Parfois, glissé dans une conversation, j’entends la phrase « mais toi qui es habituée aux morts, à côtoyer des gens dans le deuil, ça ne te fait plus rien, non ? »
Et bien justement non, je refuse de m’y habituer. Car chaque personne défunte a sa propre histoire, sa famille, son cercle d’amis. A chaque décès, c’est une première fois, il faut y mettre toute son attention, être à l’écoute et se concentrer sur cette situation unique et délicate.
Evidemment, le chagrin des personnes endeuillées me bouleverse, et vient remuer toutes sortes d’émotions.
Mais je refuse de me « blinder », de me « protéger », car j’ai l’intime conviction que c’est avec le cœur grand ouvert qu’on parvient le mieux à accueillir ces moments difficiles.
En tant que doula de fin de vie et d’assistante funéraire, je considère que ma tâche est de rester bien ancrée, authentique, sincère et soutenante.
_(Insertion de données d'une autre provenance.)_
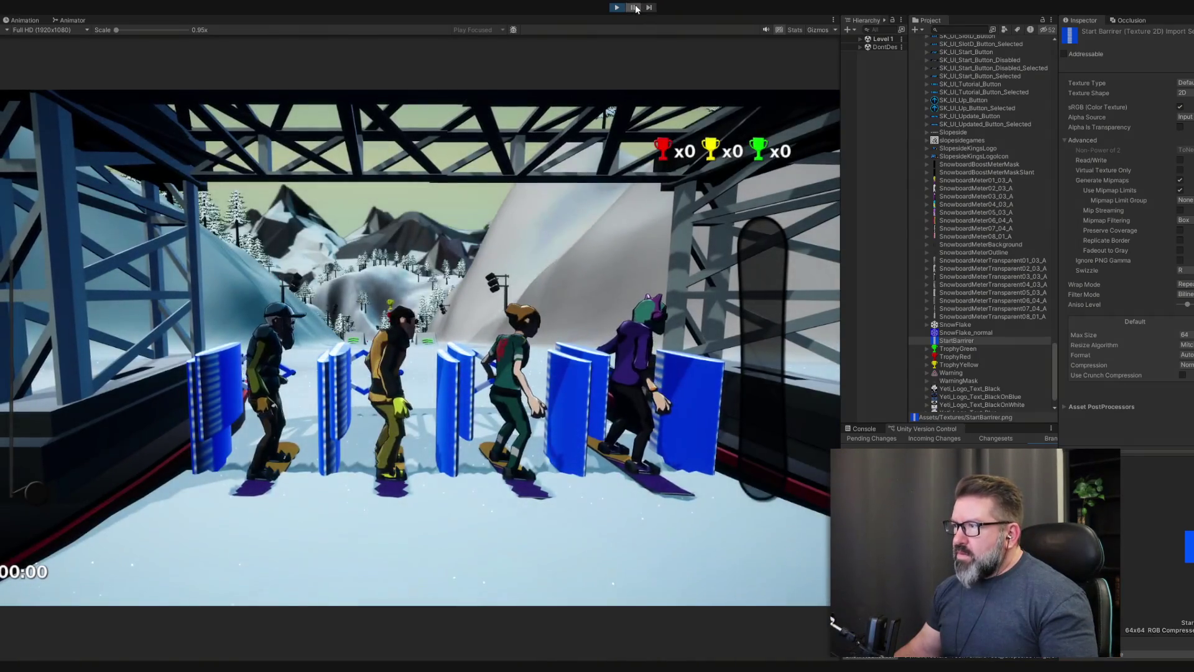
- Pause the game and set StartBarrier's Max Size to 128
{"action": "left_click", "coordinate": [634, 8]}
Si je me tiens éloignée de ce que je ressens, je ne permets pas à la vie de faire son travail et de me transformer pour devenir une accompagnante plus adéquate.
Lorsqu’on ferme les volets, on est protégé, mais on ne voit plus ce qu’il se passe à l’extérieur, on n’est éclairé que par sa petite lumière personnelle.
Pour se laisser traverser par la vie, il faut être comme un rideau, bien accroché , transparent, tout fin devant la fenêtre, qui permet à la lumière, à l’air d’entrer et de sortir, en ondulant souplement, librement, sans se déchirer.
Chaque mort amène son lot de questions, sa part de mystère.
Chaque mort nous ramène à notre propre finitude.
Et dans cette finitude d’une vie sur Terre, nous pouvons ressentir cette appartenance à l’humanité, comprendre ce lien invisible qui nous unit.
Côtoyer régulièrement la mort le cœur ouvert, c’est refuser l’habitude, c’est accepter la vie de manière inconditionnelle.